General Motors (US37045V1008):

Der US-Automarkt befindet sich nach zahlreichen Rekordjahren erstmals auf Talfahrt. Die amerikanischen Geschäftsbanken schränken, aufgrund steigender Ausfallsraten bei Autokrediten die an Kreditnehmer mit geringer Bonität vergeben wurden (so genannte Subprime Kredite), ihre Kreditvergabe deutlich ein. Die logische Konsequenz: Da die Autohersteller aus vielen Gründen kaum dazu in der Lage sind ihre Produktionsraten kurzfristig nach unten anzupassen, kommt es zu einem erheblichen Anstieg der unverkauften Autobestände. Im Frühsommer kletterte die Menge an unverkauften, auf den Parkplätzen der Händler auf Kunden wartenden Fahrzeugen, auf das Äquivalent von 110 Verkaufstagen. Auch im Falle eines völligen Produktionsstillstandes wären somit, bei gleichbleibender Nachfrage, zumindest 110 Tage vergangen, bis die Bestände vollständig an Endkunden veräußert worden wären. Ein historisch üblicher Durchschnittswert wären rund 60 bis maximal 80 Tage.
Doch dann kam Hurricane Harvey und zerstörte durch massive Flutschäden alleine im Raum Houston mindestens 500.000 Fahrzeuge. Irma könnte in Florida Schäden in ähnlicher Größenordnung verursachen. Mit einem Schlag wurde somit, durch einen Akt höherer Gewalt, das Problem der überhöhten Fahrzeugbestände gelöst. General Motors ist nicht länger gezwungen seine Produktion zu drosseln, der Preisdruck am Markt für Gebraucht- und für Neuwagen nimmt schlagartig ab und all jene Prognosen, die einen Gewinneinbruch der Autohersteller vorhersagten, sind mit einem Mal obsolet.

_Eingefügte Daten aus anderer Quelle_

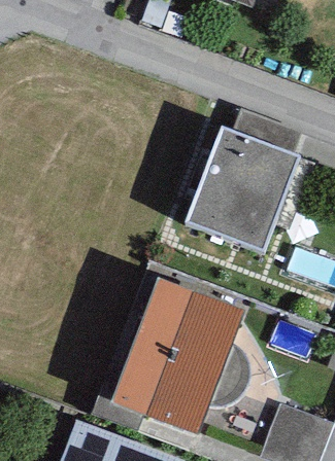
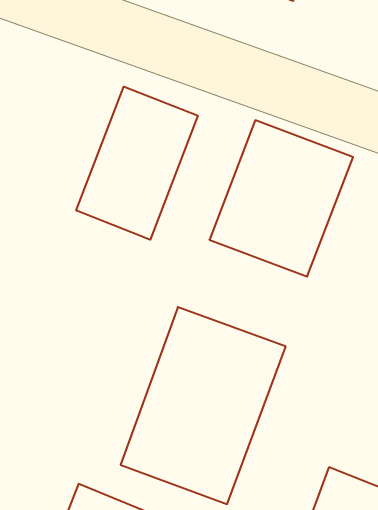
building: none -> [76,87,198,240]

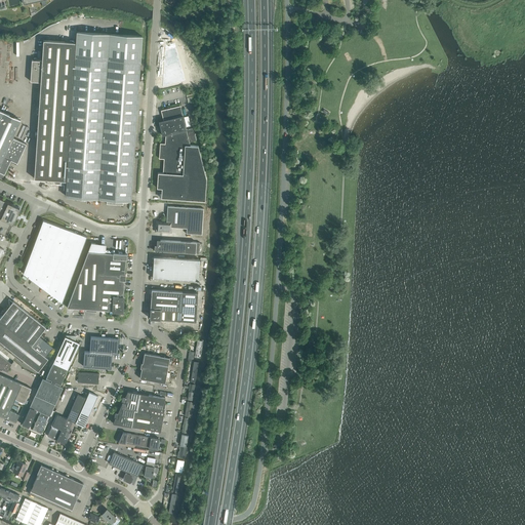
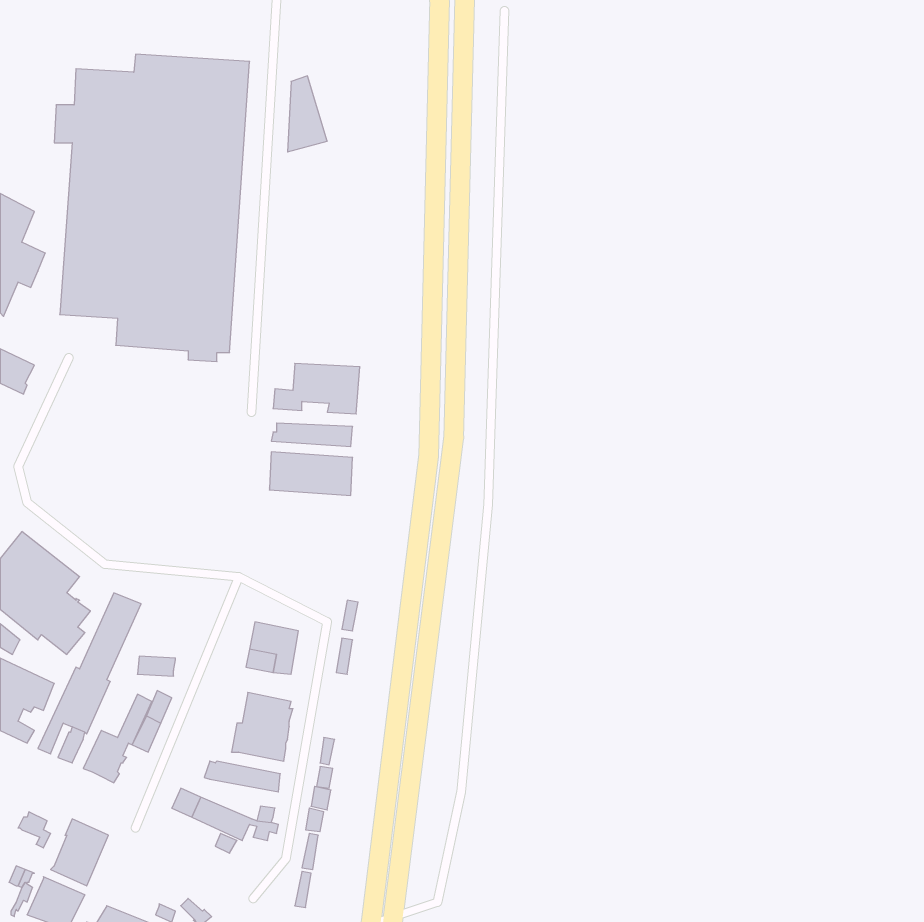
building: [157,107,206,202] -> none
building: [23,220,87,304] -> none
building: [67,242,127,314] -> none
building: [149,290,198,322] -> none
building: [83,337,119,369] -> none
building: [113,392,140,428] -> none
building: [49,475,83,512] -> none

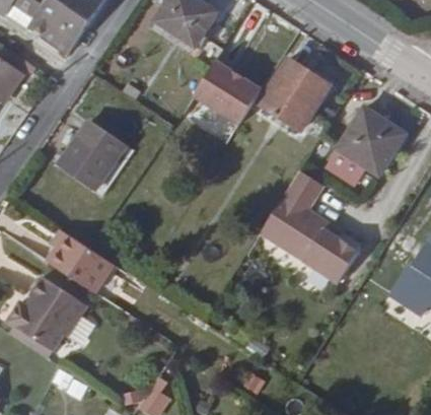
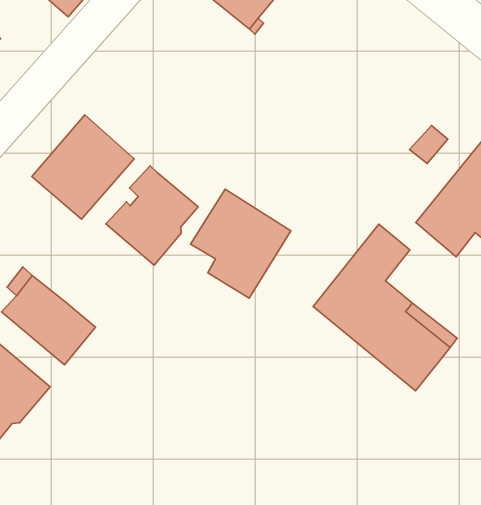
building: [258,58,331,132] -> none
building: [190,61,258,134] -> [191,189,291,298]
building: none -> [106,166,198,265]

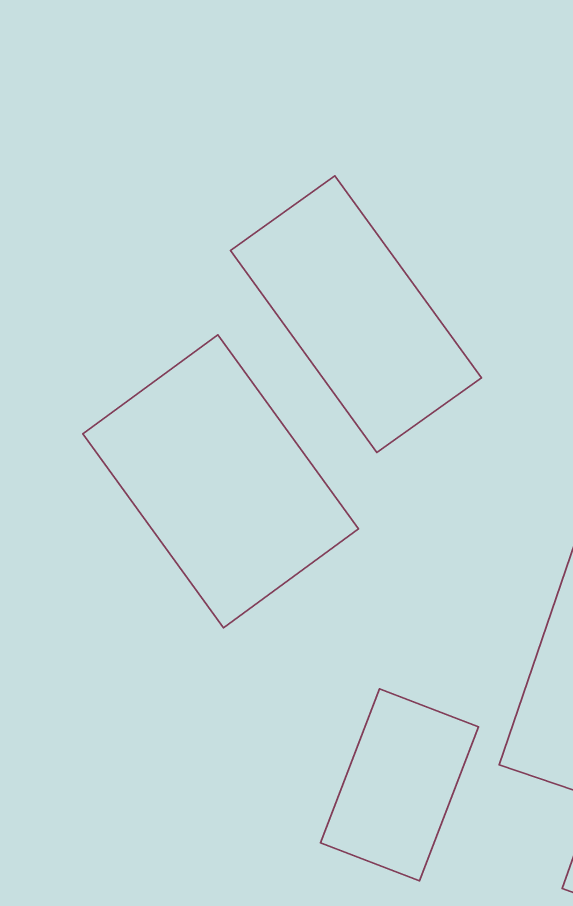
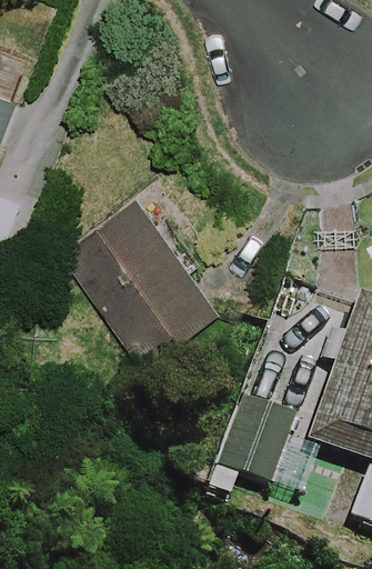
building: [230,176,481,453] -> none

General Motors sollte im aktuellen Umfeld somit keine Probleme haben, die Gewinnschätzungen der Analysten für das laufende Geschäftsjahr zu erfüllen. Im kommenden Jahr werden zahlreiche Produktneuheiten ihren Weg in die Verkaufsräume der Fahrzeughändler finden und die Nachfrage beflügeln. Mit einem KGV von weniger als 6 und einer Dividendenrendite von mehr als 4 Prozent stellt die General Motors Aktie eine wahre Kaufgelegenheit für Value Investoren dar. Die Auswirkungen der Wirbelsturmsaison federn zusätzlich die negativen Konsequenzen einer temporären Abschwächung des US-Automarktes ab.